I tell her that I’m making my annual visit to spend time with my mother, who lives on the beach in Baja, and that I feel both relieved and guilty that I’ve left my husband home with our four dogs.
She tells me she has four kids, and always wanted a dog, but her husband was allergic. She tells me she began to do mission work after her youngest was wounded in Afghanistan. “I was just so grateful to have him back,” she shares.
Together, we watch a family with three children and a luggage pile you could build a fortress from attempt to navigate through the increasingly crowded lobby.
I glance wryly at my own suitcase and explain that the only reason it’s overstuffed is that I’m bringing things to my mother.
In return, I learn that the Hombre Jesus woman’s mother lived on the Pacific Coast, and that she was always bringing overstuffed suitcases jammed with things she’d been buying all year, and coming home with them because her mother did the same.
My mother does that, too.
She tells me, quietly, that her mother died just before Christmas, last year.
“I’m sorry for your loss,” I tell her, and while the phrase is a bit perfunctory, the feeling behind it is not.
We chat for a few more minutes, and then the men in red coats come to open the check-in desk, and she gathers up her paraphernalia.
“Thank you for the conversation,” she tells me. “Have a wonderful trip.” And I can tell that she really means the words she’s spoken.
After she’s gone, I wonder if maybe she was some kind of modern angel, because from the second she walks away, cheap rayon skirt swirling above sensible orthopedic shoes, I notice an intriguing pattern of events to my day:
- My 2-pounds overweight suitcase (according to the scale in my bathroom), crammed full of Things You Cannot Buy in La Paz registers exactly one ounce under the weight limit.
- I get the entire front row of the coach cabin to myself on the first leg of my trip.
- I get the green light at Customs.
- The concierge at the VIP lounge in Mexico City gives me a courtesy pass instead of charging me the $30 day rate, providing me with a comfy couch, free food, and a latte with foam art to while away my six-hour layover.
- The overly crowded cattle-call gate for my second flight, which is really a staging area where they put people on the buses out to tiny regional jets, thins just as I arrive, and I get to sit in a chair.
- A dead ringer for a young Ernest Hemingway, recognizes that I’m too short to reach the grab bars on the van from gate to plane, and gives up his seat for me.
- I get the entire second row of the coach cabin to myself on the flight from Mexico City to La Paz.
- The line of Federales waiting to greet our plane doesn’t select me for a random luggage check, and one of them even cracks a smile.
On an ordinary day, any one of these things would go without notice.

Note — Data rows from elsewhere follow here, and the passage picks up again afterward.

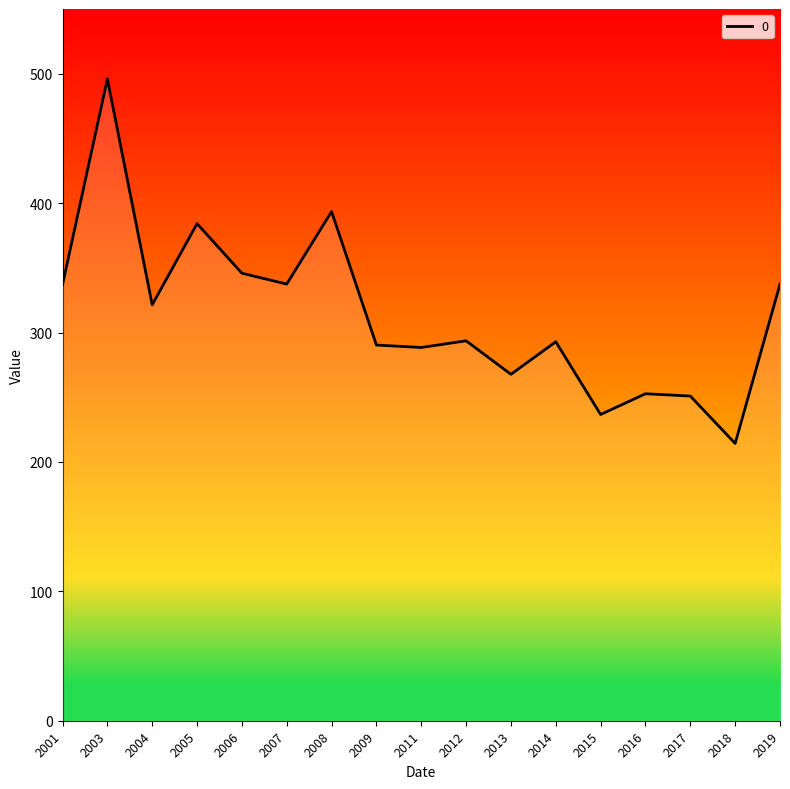

What is the maximum value shown in the chart?

496.0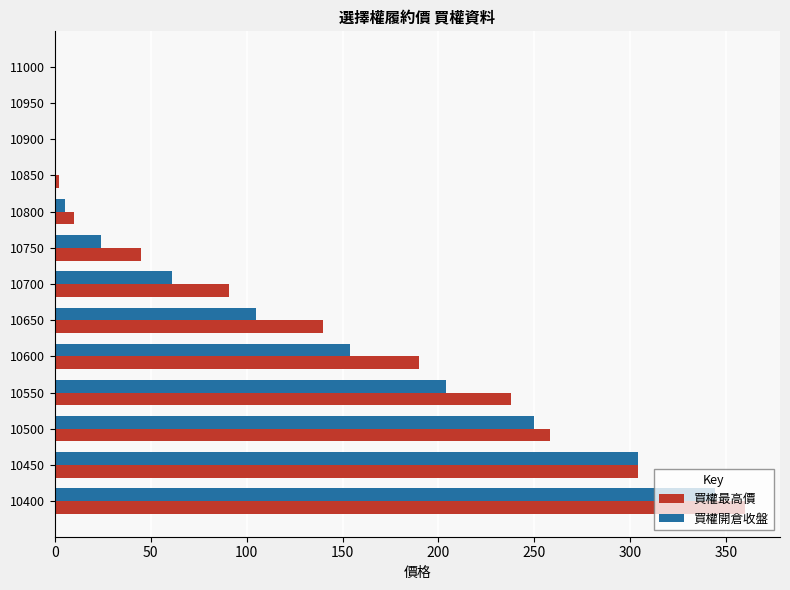

What is the sum of all 買權開倉收盤 values?

1452.5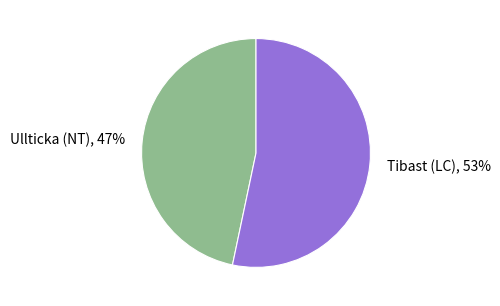

Is it true that Tibast (LC) is 39% of the pie?

False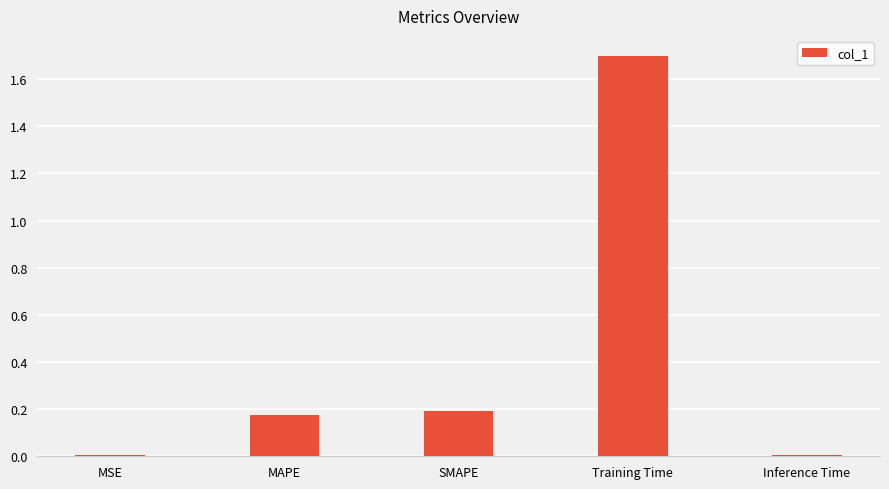

At which category does the chart reach its peak across all series?

Training Time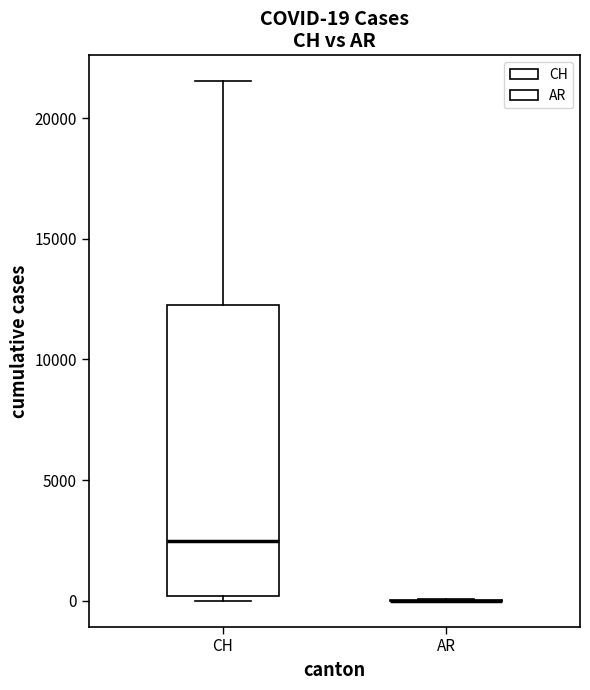

Which box is the tallest, from its lower edge to its upper edge?

CH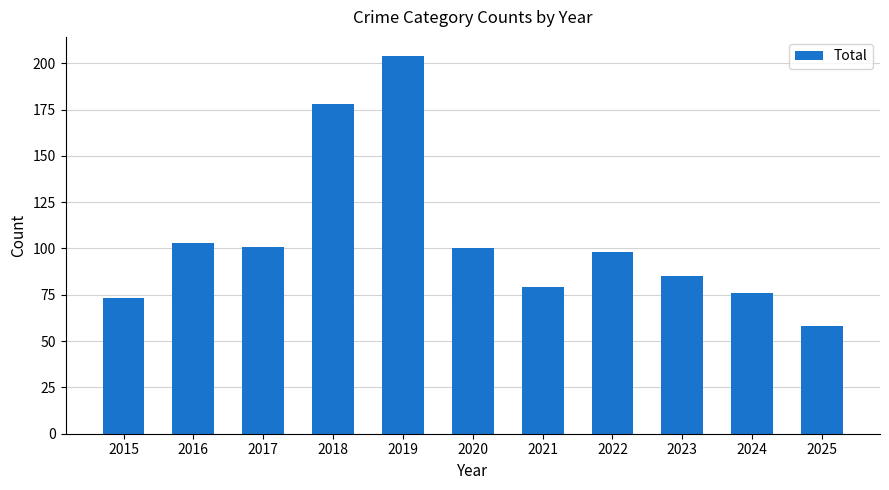

Reading left to right, what are all the values shown in this chart?

2015=73	2016=103	2017=101	2018=178	2019=204	2020=100	2021=79	2022=98	2023=85	2024=76	2025=58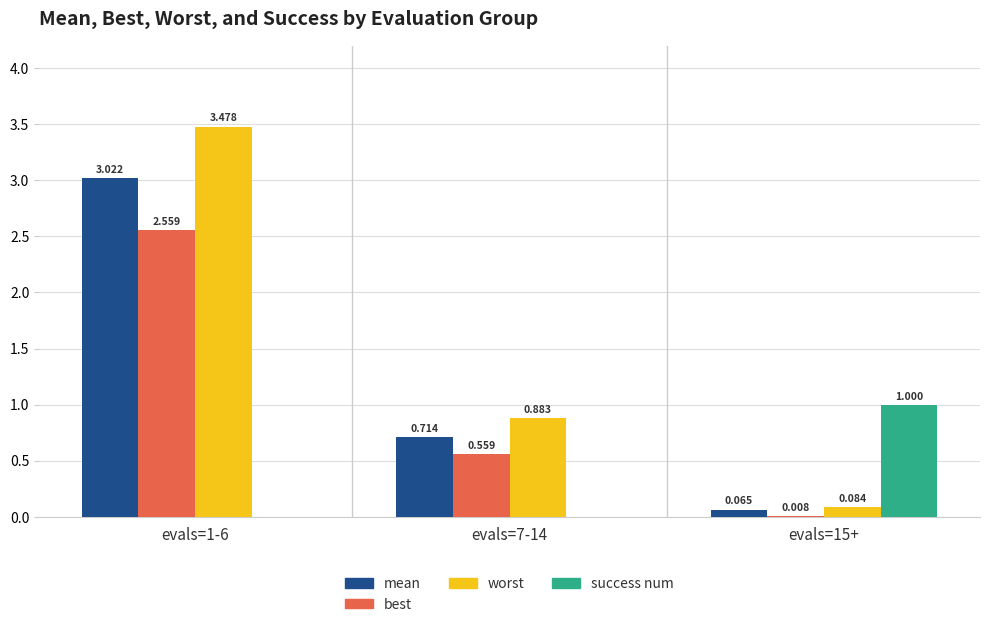

What is the total value across all series at evals=7-14?

2.2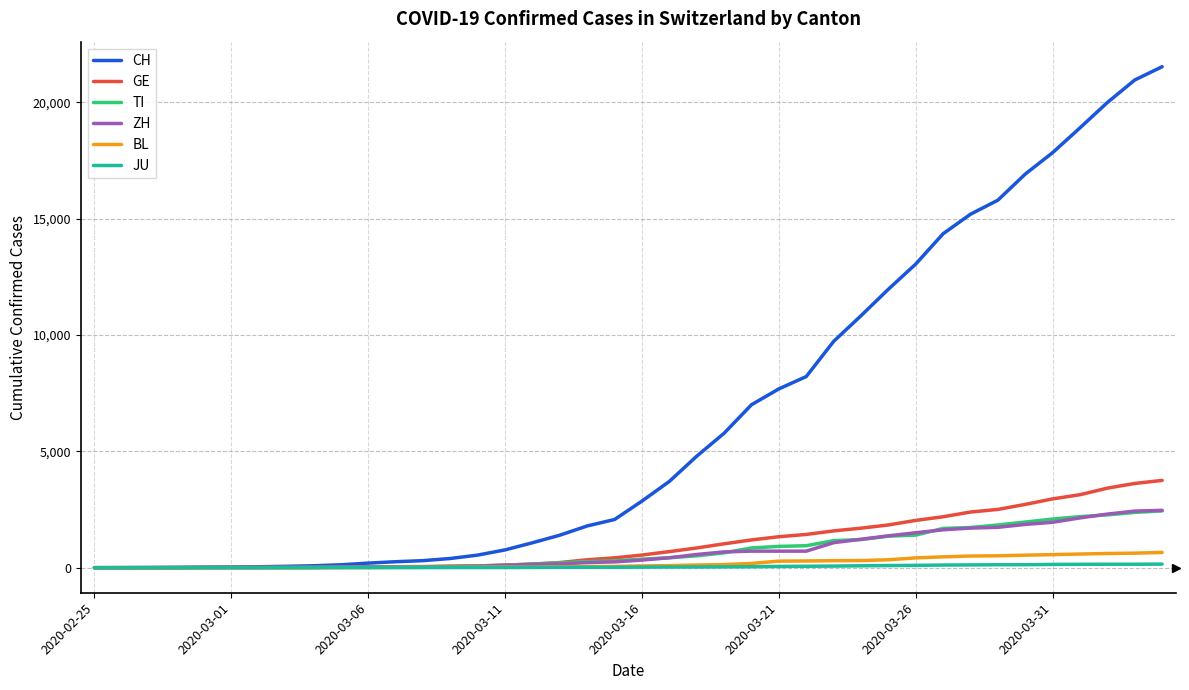

What is the highest value of the TI series?

2442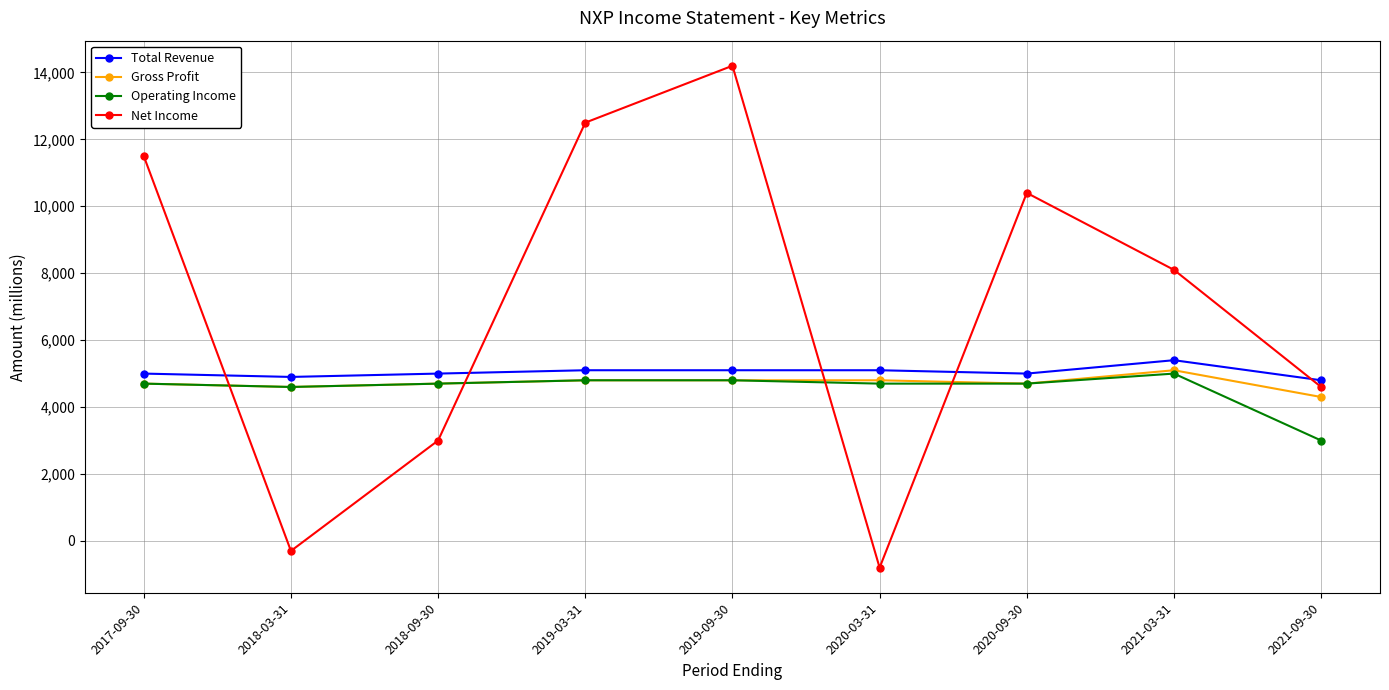

What is the difference between the maximum and minimum values in the Net Income series?

15000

Maybe even two of them would be ignored. But in the space of twelve hours, I’m given eight little miracles that make my life easier.
Would this have happened if I hadn’t engaged the Hombre Jesus woman in conversation? Possibly.
Would I have paid attention? Probably not.
Everyone has a story.
Sometimes, if you listen to the right one, the universe gives you a sequel of your own: chapters full of little signs that maybe a conversation isn’t just idle chatter, after all, but an act of kindness in a world where kindnesses come too few, and far between.